Le mois dernier, la Chine a lancé une production en masse d’ordinateurs avec processeur « made in China » qui n’a rien à envier aux derniers processeurs japonais ou américains. Ces ordinateurs seront vendus au prix de 100 euros. Soit huit fois moins que chez nous ! Les Chinois ont acquis la technologie en observant la manière dont les investisseurs étrangers ont développé la leur.

Pour l’instant, la Chine achète toujours ses avions à Airbus en Europe et à Boeing aux USA mais en 2008 le pays produira ses propres avions de passagers.

Les Chinois peuvent à présent imposer des conditions aux investisseurs étrangers. Même s’ils ne peuvent pas imposer tout ce qu’ils voudraient, leur position est de plus en plus forte. Le révolutionnaire russe Lénine a dit un jour : « Les capitalistes étrangers font tout pour l’argent. Ils essaient même de nous vendre la corde avec laquelle nous les pendrons. » C’est un peu ce qui s’est passé en Chine ces dernières années.

Cette nouvelle loi n’est-elle pas la preuve que la législation sociale existante est insatisfaisante ?

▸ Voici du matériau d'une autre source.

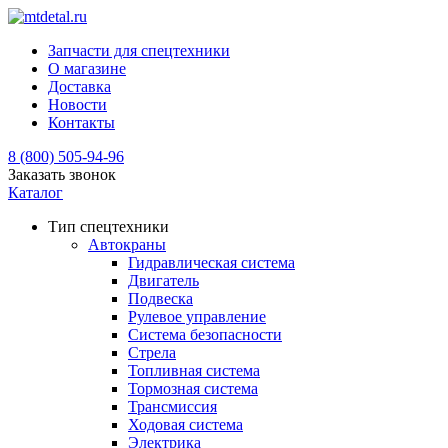
Запчасти для спецтехники
О магазине
Доставка
Новости
Контакты
8 (800) 505-94-96
Заказать звонок
Каталог
Тип спецтехники
Автокраны
Гидравлическая система
Двигатель
Подвеска
Рулевое управление
Система безопасности
Стрела
Топливная система
Тормозная система
Трансмиссия
Ходовая система
Электрика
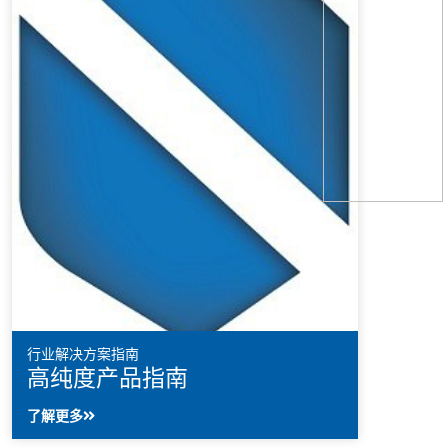
半导体
车辆
行业解决方案指南
高纯度产品指南
了解更多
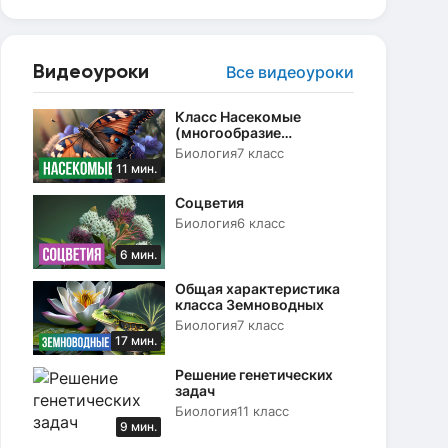
Видеоуроки
Все видеоуроки
Класс Насекомые
(многообразие
насекомых, их роль в
Биология
7 класс
природе)
11 мин.
Соцветия
Биология
6 класс
6 мин.
Общая характеристика
класса Земноводных
Биология
7 класс
17 мин.
Решение генетических
задач
Биология
11 класс
9 мин.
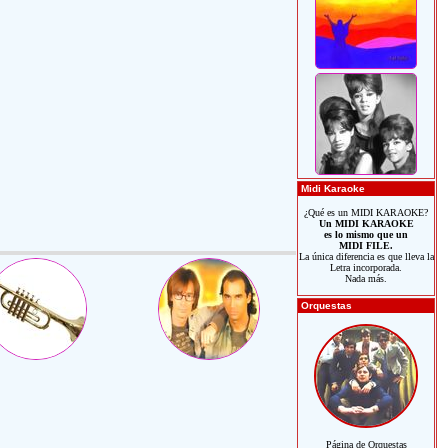
Midi Karaoke
¿Qué es un MIDI KARAOKE?
Un MIDI KARAOKE
es lo mismo que un
MIDI FILE.
La única diferencia es que lleva la
Letra incorporada.
Nada más.
Orquestas
Página de Orquestas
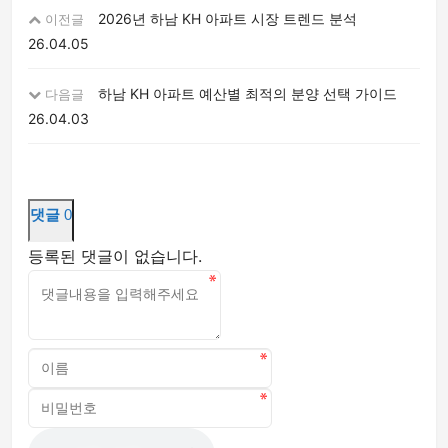
2026년 하남 KH 아파트 시장 트렌드 분석
이전글
26.04.05
하남 KH 아파트 예산별 최적의 분양 선택 가이드
다음글
26.04.03
댓글
0
등록된 댓글이 없습니다.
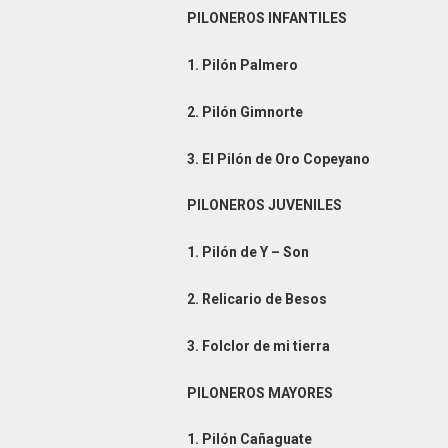
PILONEROS INFANTILES
1. Pilón Palmero
2. Pilón Gimnorte
3. El Pilón de Oro Copeyano
PILONEROS JUVENILES
1. Pilón de Y – Son
2. Relicario de Besos
3. Folclor de mi tierra
PILONEROS MAYORES
1. Pilón Cañaguate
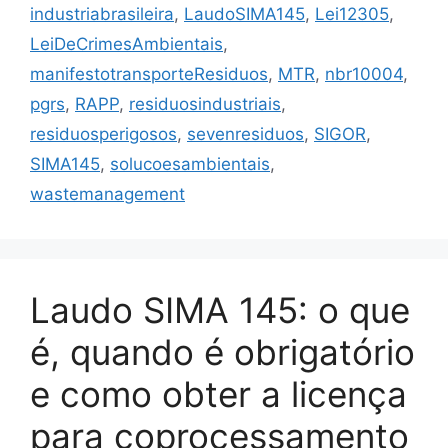
industriabrasileira
,
LaudoSIMA145
,
Lei12305
,
LeiDeCrimesAmbientais
,
manifestotransporteResiduos
,
MTR
,
nbr10004
,
pgrs
,
RAPP
,
residuosindustriais
,
residuosperigosos
,
sevenresiduos
,
SIGOR
,
SIMA145
,
solucoesambientais
,
wastemanagement
Laudo SIMA 145: o que
é, quando é obrigatório
e como obter a licença
para coprocessamento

Peter Franssen. La législation existante va beaucoup moins loin et est difficilement contraignante. Mais les Chinois sont aussi très conscients des erreurs qu’ils ont commises. Dans les années ‘80 et ‘90, ils ont parfois été unilatéraux. A l’époque, leurs seules préoccupations étaient la croissance économique et l’élévation du niveau de vie. Ils ne se souciaient pas assez des conditions de travail, et notamment celles des migrants nationaux, c-à-d les paysans qui ont migré vers les villes pour travailler dans l’industrie. Ils sont 150 millions – soit un cinquième de la population active. Plus de la moitié sont contraints de faire des heures supplémentaires, trop peu rémunérées voire pas du tout. Plus de la moitié travaillent six jours par semaine. Leur revenu est inférieur à celui des autres travailleurs. « Si la nouvelle loi sur le travail entre en vigueur et qu’elle est mise en application, les salaires de ces migrants augmenteront au moins de moitié », explique Anita Chan, spécialiste en relations collectives du travail à l’Université Nationale d’Australie.

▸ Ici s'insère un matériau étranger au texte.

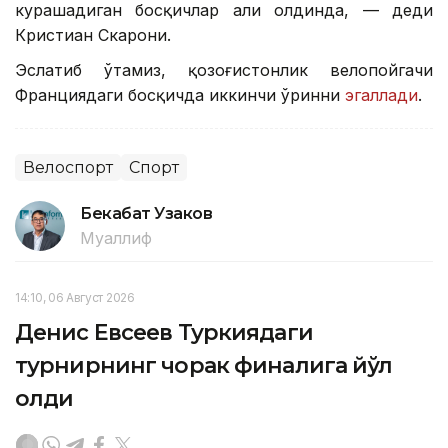
курашадиган босқичлар ҳали олдинда, — деди
Кристиан Скарони.
Эслатиб ўтамиз, қозоғистонлик велопойгачи
Франциядаги босқичда иккинчи ўринни
эгаллади
.
Велоспорт
Спорт
Бекабат Узаков
Муаллиф
14:10, 06 Август 2026
Денис Евсеев Туркиядаги
турнирнинг чорак финалига йўл
олди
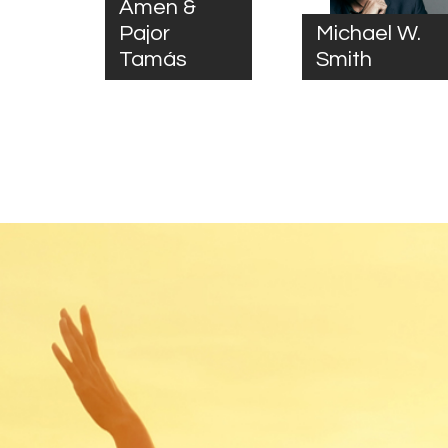
Ámen &
Pajor
Michael W.
Tamás
Smith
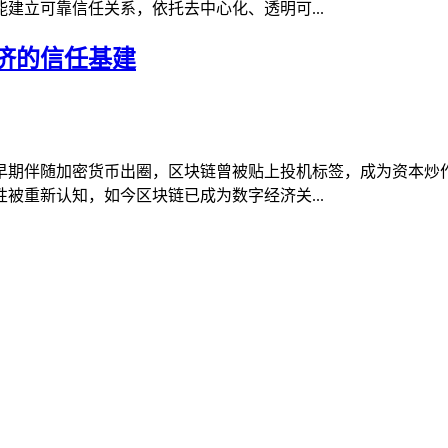
建立可靠信任关系，依托去中心化、透明可...
济的信任基建
早期伴随加密货币出圈，区块链曾被贴上投机标签，成为资本炒
被重新认知，如今区块链已成为数字经济关...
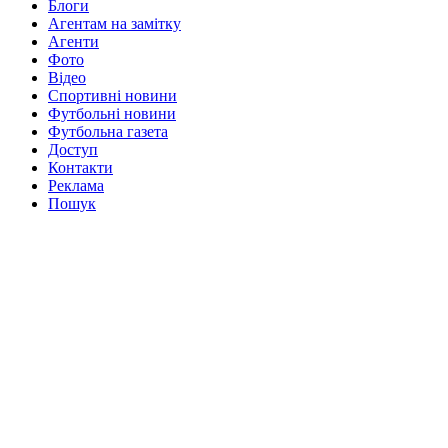
Блоги
Агентам на замітку
Агенти
Фото
Відео
Спортивні новини
Футбольні новини
Футбольна газета
Доступ
Контакти
Реклама
Пошук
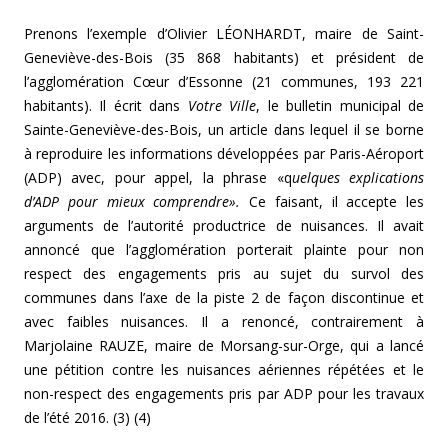
Prenons l’exemple d’Olivier LÉONHARDT, maire de Saint-
Geneviève-des-Bois (35 868 habitants) et président de
l’agglomération Cœur d’Essonne (21 communes, 193 221
habitants). Il écrit dans
Votre Ville
, le bulletin municipal de
Sainte-Geneviève-des-Bois, un article dans lequel il se borne
à reproduire les informations développées par Paris-Aéroport
(ADP) avec, pour appel, la phrase «q
uelques explications
d’ADP pour mieux comprendre».
Ce faisant, il accepte les
arguments de l’autorité productrice de nuisances. Il avait
annoncé que l’agglomération porterait plainte pour non
respect des engagements pris au sujet du survol des
communes dans l’axe de la piste 2 de façon discontinue et
avec faibles nuisances. Il a renoncé, contrairement à
Marjolaine RAUZE, maire de Morsang-sur-Orge, qui a lancé
une pétition contre les nuisances aériennes répétées et le
non-respect des engagements pris par ADP pour les travaux
de l’été 2016. (3) (4)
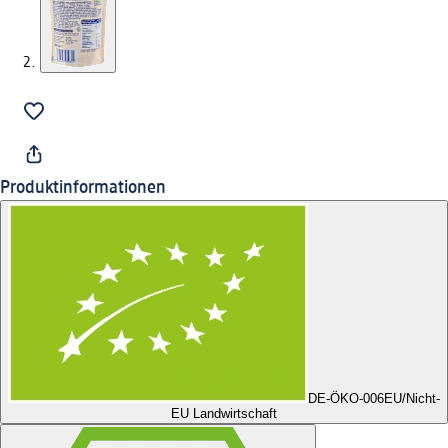
Produktinformationen
DE-ÖKO-006
EU/Nicht-
EU Landwirtschaft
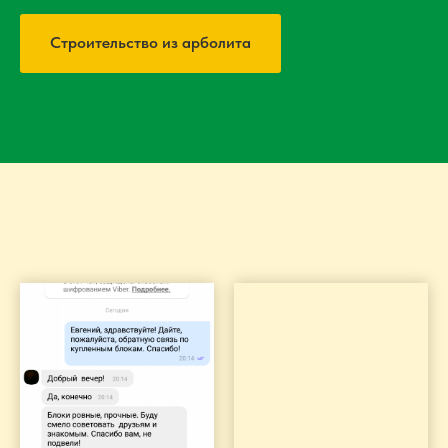
Строительство из арболита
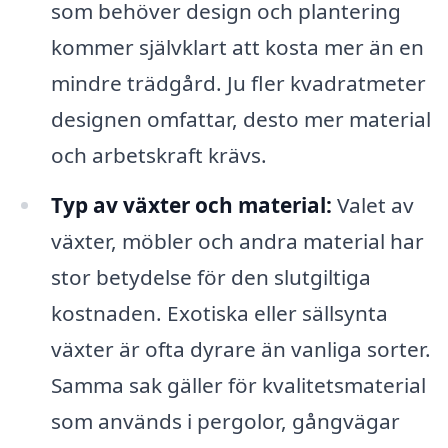
som behöver design och plantering
kommer självklart att kosta mer än en
mindre trädgård. Ju fler kvadratmeter
designen omfattar, desto mer material
och arbetskraft krävs.
Typ av växter och material:
Valet av
växter, möbler och andra material har
stor betydelse för den slutgiltiga
kostnaden. Exotiska eller sällsynta
växter är ofta dyrare än vanliga sorter.
Samma sak gäller för kvalitetsmaterial
som används i pergolor, gångvägar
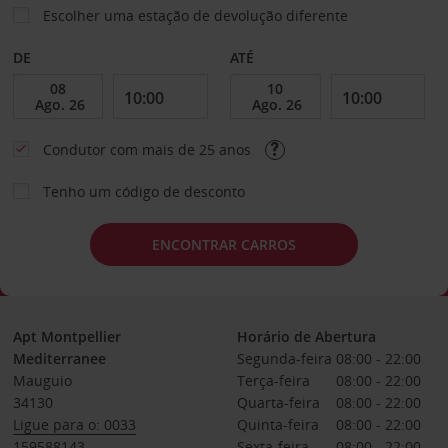
Escolher uma estação de devolução diferente
DE
ATÉ
Condutor com mais de 25 anos
Tenho um código de desconto
ENCONTRAR CARROS
Apt Montpellier
Horário de Abertura
Mediterranee
Segunda-feira
08:00 - 22:00
Mauguio
Terça-feira
08:00 - 22:00
34130
Quarta-feira
08:00 - 22:00
Ligue para o: 0033
Quinta-feira
08:00 - 22:00
159588143
Sexta-feira
08:00 - 22:00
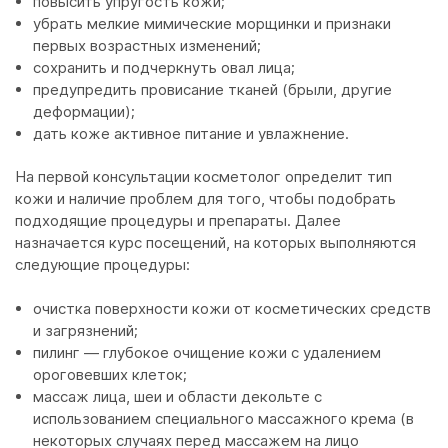
повысить упругость кожи;
убрать мелкие мимические морщинки и признаки
первых возрастных изменений;
сохранить и подчеркнуть овал лица;
предупредить провисание тканей (брыли, другие
деформации);
дать коже активное питание и увлажнение.
На первой консультации косметолог определит тип
кожи и наличие проблем для того, чтобы подобрать
подходящие процедуры и препараты. Далее
назначается курс посещений, на которых выполняются
следующие процедуры:
очистка поверхности кожи от косметических средств
и загрязнений;
пилинг — глубокое очищение кожи с удалением
ороговевших клеток;
массаж лица, шеи и области декольте с
использованием специального массажного крема (в
некоторых случаях перед массажем на лицо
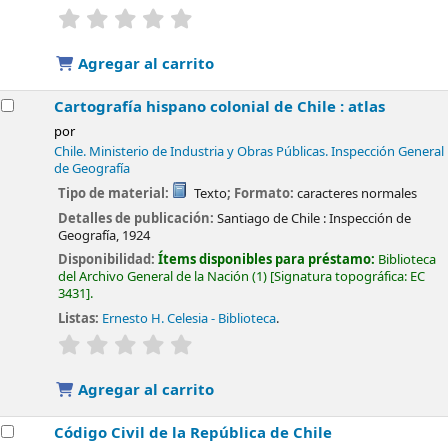
valoración
Valoración media: 0.0 de 5 estrellas
Agregar al carrito
Cartografía hispano colonial de Chile : atlas
por
Chile. Ministerio de Industria y Obras Públicas. Inspección General
de Geografía
Tipo de material:
Texto
; Formato:
caracteres normales
Detalles de publicación:
Santiago de Chile :
Inspección de
Geografía,
1924
Disponibilidad:
Ítems disponibles para préstamo:
Biblioteca
del Archivo General de la Nación
(1)
Signatura topográfica:
EC
3431
.
Listas:
Ernesto H. Celesia - Biblioteca
.
valoración
Valoración media: 0.0 de 5 estrellas
Agregar al carrito
Código Civil de la República de Chile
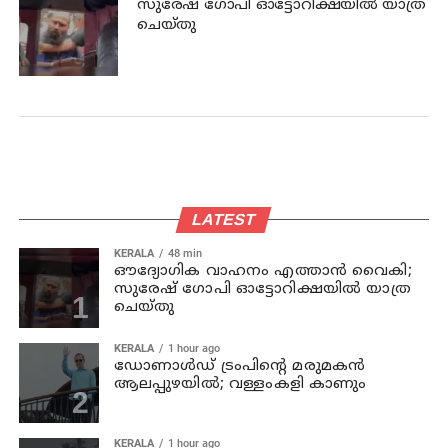
സുരേഷ് ഗോപി ഓട്ടോറിക്ഷയില്‍ യാത്ര
ചെയ്തു
LATEST
KERALA
48 min
ഔദ്യോഗിക വാഹനം എത്താന്‍ വൈകി;
സുരേഷ് ഗോപി ഓട്ടോറിക്ഷയില്‍ യാത്ര
ചെയ്തു
KERALA
1 hour ago
ഡോണാള്‍ഡ് ട്രംപിന്റെ മരുമകന്‍
ആലപ്പുഴയിൽ; വള്ളംകളി കാണും
KERALA
1 hour ago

Pour rectifier les erreurs du passé, le gouvernement fait appel aux travailleurs eux-mêmes. La nouvelle loi a d’abord été soumise à la population qui devait donner son avis. Le gouvernement a reçu 190.000 mails et lettres contenant des propositions. Le parlement est occupé à les examiner. C’est une forme de mobilisation. Les autorités veulent donner de nouveaux moyens légaux aux travailleurs et les encourager à s’en servir.

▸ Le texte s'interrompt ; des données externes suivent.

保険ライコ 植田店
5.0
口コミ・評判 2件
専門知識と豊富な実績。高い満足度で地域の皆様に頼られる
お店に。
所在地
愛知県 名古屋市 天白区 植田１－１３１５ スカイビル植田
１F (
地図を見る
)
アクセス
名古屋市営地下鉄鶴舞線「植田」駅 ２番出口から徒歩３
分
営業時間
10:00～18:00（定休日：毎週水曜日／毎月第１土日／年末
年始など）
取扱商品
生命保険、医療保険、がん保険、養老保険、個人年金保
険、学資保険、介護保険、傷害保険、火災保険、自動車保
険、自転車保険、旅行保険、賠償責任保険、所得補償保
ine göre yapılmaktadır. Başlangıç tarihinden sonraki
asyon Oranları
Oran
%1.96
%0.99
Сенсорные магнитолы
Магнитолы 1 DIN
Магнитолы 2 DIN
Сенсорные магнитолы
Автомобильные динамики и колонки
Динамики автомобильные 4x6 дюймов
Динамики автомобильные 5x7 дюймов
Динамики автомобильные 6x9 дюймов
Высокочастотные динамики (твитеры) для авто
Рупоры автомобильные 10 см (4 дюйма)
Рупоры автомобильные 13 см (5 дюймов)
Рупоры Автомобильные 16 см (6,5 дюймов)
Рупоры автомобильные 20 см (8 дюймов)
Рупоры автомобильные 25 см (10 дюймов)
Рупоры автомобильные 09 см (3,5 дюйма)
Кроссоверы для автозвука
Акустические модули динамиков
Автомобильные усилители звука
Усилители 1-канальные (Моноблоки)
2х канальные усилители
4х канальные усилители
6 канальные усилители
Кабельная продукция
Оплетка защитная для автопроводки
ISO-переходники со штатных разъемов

Sans le syndicat, cela ne marchera pas…

Peter Franssen. Cette année, le syndicat a déjà affilié près de 6 millions de nouveaux membres, des migrants pour la plupart. Il y a quelques mois, le syndicat est parvenu à créer des sections dans les 62 magasins de la chaîne américaine Wal-Mart. Un coup dur pour Wal-Mart qui interdit toute représentation syndicale dans ses magasins même aux Etats-Unis. On peut lire dans la presse des dizaines d’articles sur la manière dont cela s’est passé ainsi que sur les moyens clandestins que le syndicat a dû employer, mais aussi sur l’exploitation des migrants, les salaires impayés, l’insécurité et l’absence d’hygiène dans les usines et les mines, les heures supplémentaires forcées… Le tout accompagné de témoignages, reportages, photos. Et à chaque fois, on peut lire entre les lignes l’appel lancé aux travailleurs pour obliger les patrons à respecter la loi.